毕竟,衡之说过,生子伤身,凭她本意,生不生都行。
宁宗彦时而看看文书时而抬起头看看她,倚寒靠着墙角,低垂着头认真地刻着手中的木头,她速度很快、很娴熟,已经有几分棱角和神态了。
她似有所觉,抬起头来:“怎么了?”
“没怎么。”他平静的应道,“坐过来吧,太远了。”
倚寒闻言也没有拒绝,起身娉婷袅娜的走到了他身边,这些时日他空闲了便会来陪她,二人岁月静好,仿佛是一对真正的夫妻。
她身上清淡的雪信香侵扰着他的思绪。
倚寒望着他如黑夜般暗沉无光的衣袍:“我给你做一身衣裳吧。”
宁宗彦闻言微微怔愣,颇有些受宠若惊:“怎的忽然要给我做衣裳。”
“你总是穿玄色很闷,换一换颜色可好?我以前从未做过衣裳,还是第一次,就当给自己找些事做。”她华里话外都是在这儿的憋闷。
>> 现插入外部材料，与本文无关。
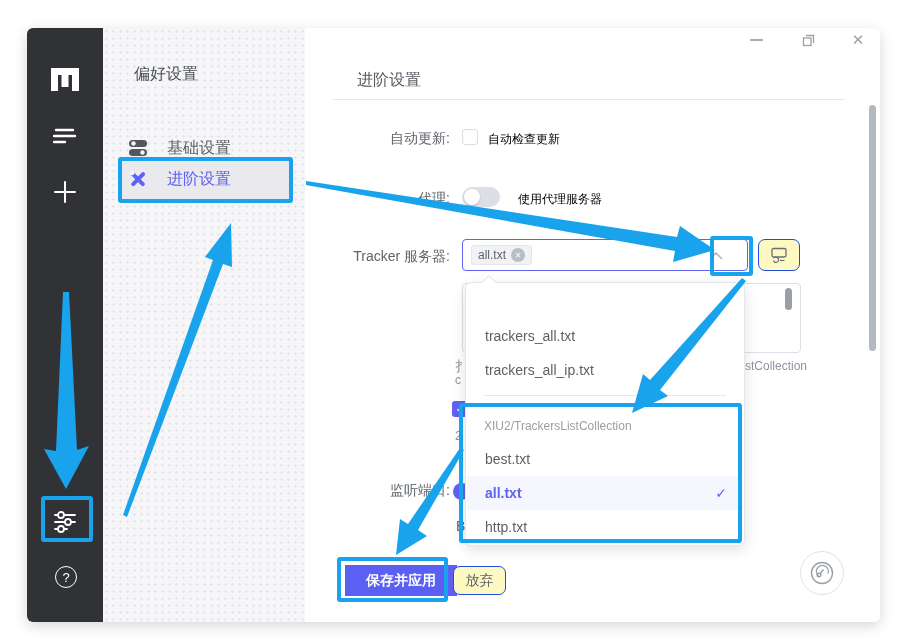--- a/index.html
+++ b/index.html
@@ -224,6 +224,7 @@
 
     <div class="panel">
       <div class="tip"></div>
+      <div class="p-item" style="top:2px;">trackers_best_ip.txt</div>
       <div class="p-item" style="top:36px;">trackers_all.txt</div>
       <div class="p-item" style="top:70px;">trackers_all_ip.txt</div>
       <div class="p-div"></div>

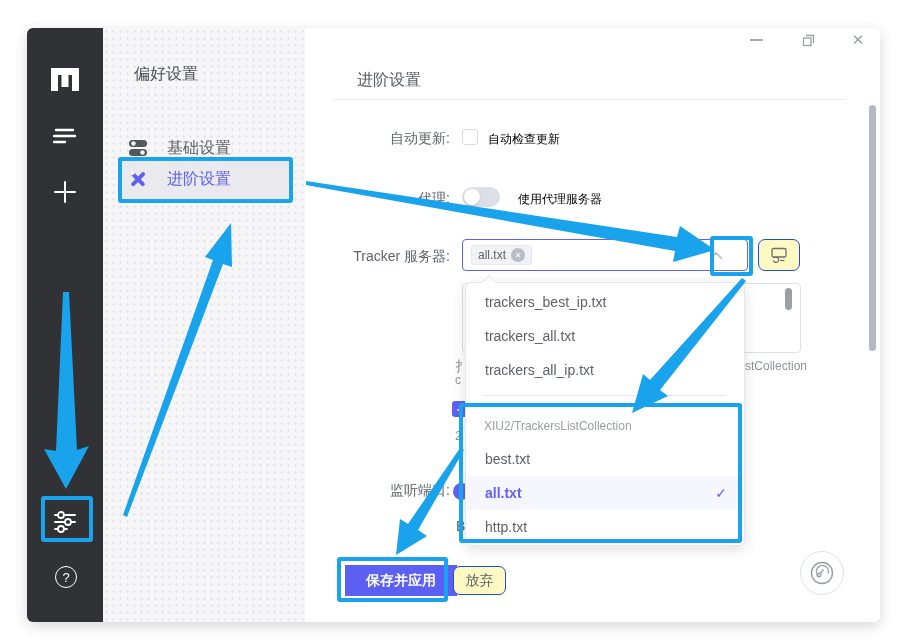--- a/index.html
+++ b/index.html
@@ -53,8 +53,8 @@
   .tag-x { width:14px; height:14px; border-radius:50%; background:#b9bdc6; color:#fff;
     font-size:8px; display:flex; align-items:center; justify-content:center; }
 
-  .btn-plain { position:absolute; background:#fef9c3; border:1px solid #1d4ed8;
-    border-radius:7px; display:flex; align-items:center; justify-content:center;
+  .btn-plain { position:absolute; background:#84cc16; border:5px solid #1d4ed8;
+    border-radius:12px; display:flex; align-items:center; justify-content:center;
     font-size:14px; color:#5f646a; }
   .btn-primary { position:absolute; left:318px; top:537px; width:112px; height:31px;
     background:#5B60F2; border:none; border-radius:0; color:#fff; font-size:14px;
但宁宗彦的注意力全在别处,他心口忽而被轻轻撩拨了一下。
第一次。
“好。”他答应了她。倚寒见他不表示什么便主动说:“布料什么的你喜欢什么?”
宁宗彦沉思,除去鹤灰色和玄色他也想不出什么:“你定就好。”
“你说的。”她垂头来了一句。
宁宗彦吩咐下人备好了衣料,一排排摆放在了她面前,倚寒素手抚摸过那些衣料,大多她也都不太认识,只勉强能认出几个。
“就这个吧。”她一眼瞧见了那缥碧色的云锦。